St. Louis Post-Dispatch, November 4, 2014
Recently, thousands of Jefferson County, Colorado, high school and
middle school students walked out of class and picketed their schools
in protest of proposed changes in the Advanced Placement history
curriculum. A majority on the school board in the state’s
second-largest district worries that the AP curriculum, with its
emphasis on interpretation of primary documents and the development
of critical thinking skills, might offer too negative a view of
American history. Instead, the majority wants American history
classes to emphasize "patriotic material, respect for authority,
and the free-market system.”
The emphasis on respect for authority might be a difficult task in a
nation founded on people's right "to alter or abolish"
their government. And as the students understand—though the
school board has yet to grasp—in order to make a reality of the
ideals on which the nation was founded, America has a long history of
civil (and sometimes not-so-civil) disobedience. From the
Boston Tea Party through the struggles of abolitionists to the
efforts of labor, women's and civil rights activists to create a more
democratic society, resistance to authority runs deep in the American
grain.
In one of those interesting historical coincidences, the Colorado
student protests come almost exactly fifty years after one of the
major student rebellions in American history, the 1964 Free Speech
Movement at the University of California at Berkeley.
The background of the Free Speech Movement (FSM) lies in the civil rights movement, which in
the summer of 1964 had reached a peak when more than 1,000 northern
college students, most of them white, traveled to Mississippi to help
with voter registration efforts in the Freedom Summer Project. As
these students returned to campus for the fall term, they continued
their civil rights activity.
At Berkeley, students traditionally had been allowed to set up tables
for recruitment and soliciting funds on a sidewalk immediately
outside the campus’ main gates. When a group began picketing the
Oakland Tribune, accusing it of racist practices, a Tribune executive
called a university official to complain that the organization was
recruiting members on university property. On September 14, the
university announced a ban on setting up tables to recruit members or
solicit funds, a policy that drew protests across the political
spectrum, from civil rights groups to the Youth for Goldwater.
Students continued setting up tables in defiance of the ban. On
October 1, police arrested a student manning a table for the Congress
of Racial Equality. As he was put in the squad car, a large crowd
spontaneously surrounded the car and sat down, preventing it from
moving. For the next thirty-two hours the car stayed put as students
took turns climbing on top of it and using it as a makeshift soap
box.
Over the next few months, as the administration responded in a clumsy
and often heavy-handed fashion—with police in full riot gear
manhandling nonviolently protesting students—the FSM took shape. As one of its leaders, Mario Savio,
pointed out, the students drew a direct connection between the FSM
and the civil rights struggle. “Last summer I went to Mississippi
to join the struggle there for civil rights. This fall I am engaged
in another phase of the same struggle, this time in Berkeley. The
two battlefields may seem quite different, but this is not the case.

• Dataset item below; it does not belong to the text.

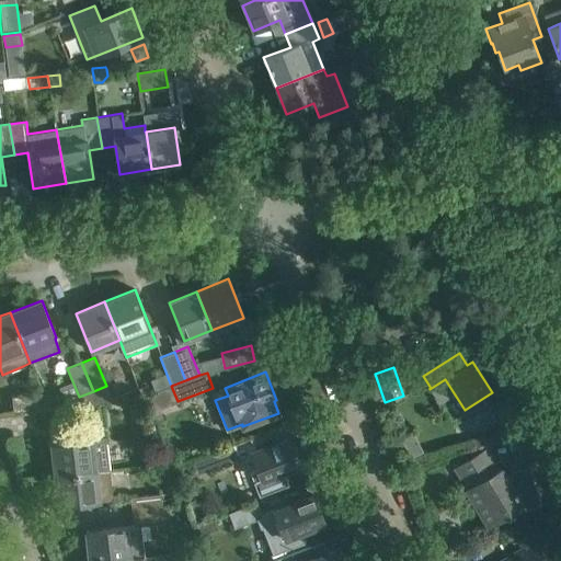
[(106,386),(93,391),(79,397),(83,410),(111,399),(106,386)]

The same rights are at stake in both places—the right to
participate as citizens in democratic society and the right to due
process of law.”
With the administration’s crackdown, more and more students began
to rethink the nature of power and oppression. As historian Godfrey
Hodgson says, “It suddenly became possible for students on every
campus in America to ask themselves whether there wasn’t a little
bit of Mississippi in all America.”
At the height of the struggle, Savio said, “There's a time when the
operation of the machine becomes so odious, makes you so sick at
heart, that you can't take part. You can't even passively take part,
and you've got to put your bodies upon the gears and upon the wheels,
upon the levers, upon all the apparatus and you've got to make it
stop. And you've got to indicate to the people who run it, to the
people who own it, that unless you're free, the machine will be
prevented from working at all.”
The Colorado students have thrown their bodies upon the gears to make
the machine stop. Good for them. They've learned one of
the first lessons of American history.